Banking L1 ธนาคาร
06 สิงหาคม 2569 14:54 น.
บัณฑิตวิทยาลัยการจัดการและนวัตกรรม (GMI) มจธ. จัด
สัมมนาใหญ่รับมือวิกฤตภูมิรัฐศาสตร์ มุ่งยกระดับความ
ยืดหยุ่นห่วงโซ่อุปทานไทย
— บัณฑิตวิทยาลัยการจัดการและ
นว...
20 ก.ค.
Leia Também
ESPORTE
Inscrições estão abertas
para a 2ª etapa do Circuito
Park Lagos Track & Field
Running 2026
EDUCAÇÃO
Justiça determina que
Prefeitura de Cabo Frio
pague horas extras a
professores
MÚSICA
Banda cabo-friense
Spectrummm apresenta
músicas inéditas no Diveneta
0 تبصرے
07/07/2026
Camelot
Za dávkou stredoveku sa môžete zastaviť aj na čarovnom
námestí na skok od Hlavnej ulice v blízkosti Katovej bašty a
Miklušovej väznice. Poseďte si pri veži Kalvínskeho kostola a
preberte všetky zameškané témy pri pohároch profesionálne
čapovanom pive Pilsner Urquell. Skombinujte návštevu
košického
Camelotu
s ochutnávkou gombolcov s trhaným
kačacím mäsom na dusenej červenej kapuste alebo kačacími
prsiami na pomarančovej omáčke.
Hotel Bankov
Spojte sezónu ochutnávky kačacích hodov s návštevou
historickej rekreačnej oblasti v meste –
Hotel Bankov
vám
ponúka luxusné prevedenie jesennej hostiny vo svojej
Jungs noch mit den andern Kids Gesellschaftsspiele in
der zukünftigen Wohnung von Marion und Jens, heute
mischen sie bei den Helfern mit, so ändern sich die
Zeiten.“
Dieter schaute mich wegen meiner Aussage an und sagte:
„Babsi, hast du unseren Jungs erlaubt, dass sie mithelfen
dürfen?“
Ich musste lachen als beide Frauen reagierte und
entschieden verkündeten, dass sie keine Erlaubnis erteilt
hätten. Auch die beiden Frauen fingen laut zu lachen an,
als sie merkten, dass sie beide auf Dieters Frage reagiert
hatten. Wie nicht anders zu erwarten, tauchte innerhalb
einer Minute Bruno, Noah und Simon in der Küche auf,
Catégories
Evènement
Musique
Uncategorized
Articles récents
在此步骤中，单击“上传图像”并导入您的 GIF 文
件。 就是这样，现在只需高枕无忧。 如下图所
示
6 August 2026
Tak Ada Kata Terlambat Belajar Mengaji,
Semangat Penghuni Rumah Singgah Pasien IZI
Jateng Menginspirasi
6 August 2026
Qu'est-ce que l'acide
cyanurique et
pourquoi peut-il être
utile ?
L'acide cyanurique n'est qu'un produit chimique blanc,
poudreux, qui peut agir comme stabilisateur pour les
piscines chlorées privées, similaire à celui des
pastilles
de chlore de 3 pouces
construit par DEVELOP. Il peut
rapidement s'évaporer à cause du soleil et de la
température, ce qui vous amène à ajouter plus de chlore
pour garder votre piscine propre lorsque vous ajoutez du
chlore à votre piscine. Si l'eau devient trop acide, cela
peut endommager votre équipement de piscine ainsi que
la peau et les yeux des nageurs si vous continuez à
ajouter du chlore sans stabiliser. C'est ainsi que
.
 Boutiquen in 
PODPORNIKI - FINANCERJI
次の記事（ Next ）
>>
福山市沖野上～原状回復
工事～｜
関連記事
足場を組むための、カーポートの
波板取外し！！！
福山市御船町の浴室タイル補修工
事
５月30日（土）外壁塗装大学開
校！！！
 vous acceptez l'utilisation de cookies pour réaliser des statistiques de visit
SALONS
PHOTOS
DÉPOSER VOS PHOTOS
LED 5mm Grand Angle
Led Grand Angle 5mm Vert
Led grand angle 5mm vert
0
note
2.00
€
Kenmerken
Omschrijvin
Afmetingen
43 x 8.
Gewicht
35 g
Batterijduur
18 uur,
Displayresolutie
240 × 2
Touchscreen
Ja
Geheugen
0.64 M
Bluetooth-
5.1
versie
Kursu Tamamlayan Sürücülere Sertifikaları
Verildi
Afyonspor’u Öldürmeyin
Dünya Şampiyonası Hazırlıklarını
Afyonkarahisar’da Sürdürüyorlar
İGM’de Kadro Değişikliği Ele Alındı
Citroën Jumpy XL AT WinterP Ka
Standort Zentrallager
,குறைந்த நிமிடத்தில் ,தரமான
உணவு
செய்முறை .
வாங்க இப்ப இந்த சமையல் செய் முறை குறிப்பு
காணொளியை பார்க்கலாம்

[Aim of the exercise]:
All that is needed is the exact run of lines above from the line containing "s ochutnávkou gombolcov s trhaným" through the line containing "température, ce qui", both of them included.

[Answer for the task]:
s ochutnávkou gombolcov s trhaným
kačacím mäsom na dusenej červenej kapuste alebo kačacími
prsiami na pomarančovej omáčke.
Hotel Bankov
Spojte sezónu ochutnávky kačacích hodov s návštevou
historickej rekreačnej oblasti v meste –
Hotel Bankov
vám
ponúka luxusné prevedenie jesennej hostiny vo svojej
Jungs noch mit den andern Kids Gesellschaftsspiele in
der zukünftigen Wohnung von Marion und Jens, heute
mischen sie bei den Helfern mit, so ändern sich die
Zeiten.“
Dieter schaute mich wegen meiner Aussage an und sagte:
„Babsi, hast du unseren Jungs erlaubt, dass sie mithelfen
dürfen?“
Ich musste lachen als beide Frauen reagierte und
entschieden verkündeten, dass sie keine Erlaubnis erteilt
hätten. Auch die beiden Frauen fingen laut zu lachen an,
als sie merkten, dass sie beide auf Dieters Frage reagiert
hatten. Wie nicht anders zu erwarten, tauchte innerhalb
einer Minute Bruno, Noah und Simon in der Küche auf,
Catégories
Evènement
Musique
Uncategorized
Articles récents
在此步骤中，单击“上传图像”并导入您的 GIF 文
件。 就是这样，现在只需高枕无忧。 如下图所
示
6 August 2026
Tak Ada Kata Terlambat Belajar Mengaji,
Semangat Penghuni Rumah Singgah Pasien IZI
Jateng Menginspirasi
6 August 2026
Qu'est-ce que l'acide
cyanurique et
pourquoi peut-il être
utile ?
L'acide cyanurique n'est qu'un produit chimique blanc,
poudreux, qui peut agir comme stabilisateur pour les
piscines chlorées privées, similaire à celui des
pastilles
de chlore de 3 pouces
construit par DEVELOP. Il peut
rapidement s'évaporer à cause du soleil et de la
température, ce qui vous amène à ajouter plus de chlore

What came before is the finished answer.